═══ TEXT EXCERPT

America didn’t win World War II solely on the backs of her men and women in uniform. Without the tireless efforts on the home front, there would have been no way to keep our military supplied. So there would be enough steel to build tanks for the Army and ships for the Navy, kids loaded their Radio Flyers with scrap metal to drop off at local collection sites. Mom got out of the house and went to work in the factories as “Rosie the Riveter,” decked out in denim overalls and welder’s mask.

Sis became a “government girl,” a WAC, a WAVE, or Lady Marine. So there’d be enough chow in the mess tents Over There, families planted “victory gardens” in their backyards. “We Support the Troops” was not just a disclaimer back then; it was literally a way of life for the four years of fighting, a commitment made by the citizenry.

No small part of the war effort was keeping morale high—for both troops and civilians. Screen idols, radio personalities, hit-parade singers, even symphony orchestras threw their tireless support to backing the war bond drives to keep the Allies rolling. Our men in green, khaki, and blue could listen to Axis Sally and Tokyo Rose enemy broadcasts and laugh, because they heard Betty Grable and the Andrews Sisters rooting for them on Armed Forces Radio.

When Hollywood went to war, so did the funny pages. Our comic book heroes’ uniform was the red, white, and blue, and D.C. Comics’ Superman and Wonder Woman and Marvel’s Captain America and Sgt. Nick Fury battled the Krauts and Nips. (You could say words like that, back then.)

Things are a little different this time around, but what would you expect from a president who thinks that a “war effort” is shopping at Wal-Mart for duct tape and plastic sheeting? Since September 11, the War on Terror has produced few movies to rally the troops aside from United 93 and Team America: World Police, and there’s scant evidence of the battle between good and evil in the one place you’d expect to find it: comic books.

══════

> **TASK REQUIREMENTS**
**A)** Echo the passage about the World War II home front, starting with "Sis became a" and going on through "Armed Forces Radio.".
**B)** Answer these questions from the passage about the World War II home front:
(i) What did kids load into their Radio Flyers?
(ii) What did families plant in their backyards so there would be enough food for the troops?
(iii) Which two movies does the passage name as made since September 11 to rally the troops?

═══ RECORD EXCERPTS

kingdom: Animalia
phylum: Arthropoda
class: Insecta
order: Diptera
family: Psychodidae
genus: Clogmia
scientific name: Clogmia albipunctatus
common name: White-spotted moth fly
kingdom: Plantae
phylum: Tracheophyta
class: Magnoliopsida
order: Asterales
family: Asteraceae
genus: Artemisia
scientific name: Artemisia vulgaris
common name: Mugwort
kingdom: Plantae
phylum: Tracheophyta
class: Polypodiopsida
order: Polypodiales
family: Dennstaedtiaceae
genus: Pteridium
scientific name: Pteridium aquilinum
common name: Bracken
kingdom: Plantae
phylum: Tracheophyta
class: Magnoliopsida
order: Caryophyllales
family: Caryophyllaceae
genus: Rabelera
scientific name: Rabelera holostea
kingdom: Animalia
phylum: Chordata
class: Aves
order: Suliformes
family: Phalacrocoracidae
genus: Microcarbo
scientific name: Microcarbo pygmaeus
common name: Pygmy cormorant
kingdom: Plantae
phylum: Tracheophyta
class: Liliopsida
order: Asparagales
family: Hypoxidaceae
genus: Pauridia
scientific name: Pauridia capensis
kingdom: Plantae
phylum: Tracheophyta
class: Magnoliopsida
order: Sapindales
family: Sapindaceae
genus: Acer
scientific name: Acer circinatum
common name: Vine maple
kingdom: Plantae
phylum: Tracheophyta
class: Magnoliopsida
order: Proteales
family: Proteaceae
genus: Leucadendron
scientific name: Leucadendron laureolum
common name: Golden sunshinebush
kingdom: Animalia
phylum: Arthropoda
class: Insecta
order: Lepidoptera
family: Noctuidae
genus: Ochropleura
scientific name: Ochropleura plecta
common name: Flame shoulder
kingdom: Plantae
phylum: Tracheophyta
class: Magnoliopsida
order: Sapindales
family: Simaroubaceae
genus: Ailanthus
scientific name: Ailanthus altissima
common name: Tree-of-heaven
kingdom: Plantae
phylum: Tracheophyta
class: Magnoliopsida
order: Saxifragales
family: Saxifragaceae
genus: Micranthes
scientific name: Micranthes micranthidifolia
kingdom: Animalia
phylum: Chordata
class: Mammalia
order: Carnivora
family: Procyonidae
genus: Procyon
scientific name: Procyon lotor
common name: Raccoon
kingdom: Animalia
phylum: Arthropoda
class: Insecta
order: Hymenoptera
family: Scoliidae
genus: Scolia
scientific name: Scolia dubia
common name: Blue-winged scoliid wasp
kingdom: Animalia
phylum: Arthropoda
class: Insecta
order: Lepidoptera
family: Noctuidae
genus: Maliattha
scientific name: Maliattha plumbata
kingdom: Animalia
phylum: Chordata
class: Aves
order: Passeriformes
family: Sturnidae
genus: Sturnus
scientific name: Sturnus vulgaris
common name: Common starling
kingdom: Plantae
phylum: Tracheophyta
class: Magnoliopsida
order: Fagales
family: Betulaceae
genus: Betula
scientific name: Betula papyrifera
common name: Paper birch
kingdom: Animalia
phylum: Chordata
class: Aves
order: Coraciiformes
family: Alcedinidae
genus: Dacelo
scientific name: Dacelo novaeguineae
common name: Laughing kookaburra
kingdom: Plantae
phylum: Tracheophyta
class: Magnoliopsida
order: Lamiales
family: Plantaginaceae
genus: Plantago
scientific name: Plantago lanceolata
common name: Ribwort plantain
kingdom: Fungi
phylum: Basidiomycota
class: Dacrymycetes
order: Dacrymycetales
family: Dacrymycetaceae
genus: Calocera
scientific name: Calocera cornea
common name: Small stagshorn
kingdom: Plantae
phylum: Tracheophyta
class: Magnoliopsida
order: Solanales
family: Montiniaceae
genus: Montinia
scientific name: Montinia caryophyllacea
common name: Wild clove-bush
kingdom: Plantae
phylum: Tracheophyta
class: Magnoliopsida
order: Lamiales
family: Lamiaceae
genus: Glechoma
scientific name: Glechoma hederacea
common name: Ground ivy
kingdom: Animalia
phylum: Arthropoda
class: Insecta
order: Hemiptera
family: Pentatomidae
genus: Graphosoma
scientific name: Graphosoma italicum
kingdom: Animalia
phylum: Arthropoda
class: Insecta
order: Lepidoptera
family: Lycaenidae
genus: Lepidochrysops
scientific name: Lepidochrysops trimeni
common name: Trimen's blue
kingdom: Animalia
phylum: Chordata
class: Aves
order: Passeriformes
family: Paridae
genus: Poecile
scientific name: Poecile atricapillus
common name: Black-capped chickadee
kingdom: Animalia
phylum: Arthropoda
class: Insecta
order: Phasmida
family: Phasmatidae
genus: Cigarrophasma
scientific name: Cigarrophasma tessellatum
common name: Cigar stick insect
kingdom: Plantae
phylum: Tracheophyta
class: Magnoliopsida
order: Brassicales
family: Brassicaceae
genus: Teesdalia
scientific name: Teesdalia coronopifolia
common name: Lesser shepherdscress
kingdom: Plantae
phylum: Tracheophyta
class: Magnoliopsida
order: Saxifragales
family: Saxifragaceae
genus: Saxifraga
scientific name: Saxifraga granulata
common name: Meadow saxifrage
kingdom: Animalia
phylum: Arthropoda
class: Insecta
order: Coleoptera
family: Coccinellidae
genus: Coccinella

══════

> **ANSWERS TO EACH TASK**
**A)**
Sis became a “government girl,” a WAC, a WAVE, or Lady Marine. So there’d be enough chow in the mess tents Over There, families planted “victory gardens” in their backyards. “We Support the Troops” was not just a disclaimer back then; it was literally a way of life for the four years of fighting, a commitment made by the citizenry.

No small part of the war effort was keeping morale high—for both troops and civilians. Screen idols, radio personalities, hit-parade singers, even symphony orchestras threw their tireless support to backing the war bond drives to keep the Allies rolling. Our men in green, khaki, and blue could listen to Axis Sally and Tokyo Rose enemy broadcasts and laugh, because they heard Betty Grable and the Andrews Sisters rooting for them on Armed Forces Radio.

**B)**
(i) Scrap metal
(ii) Victory gardens
(iii) United 93 and Team America: World Police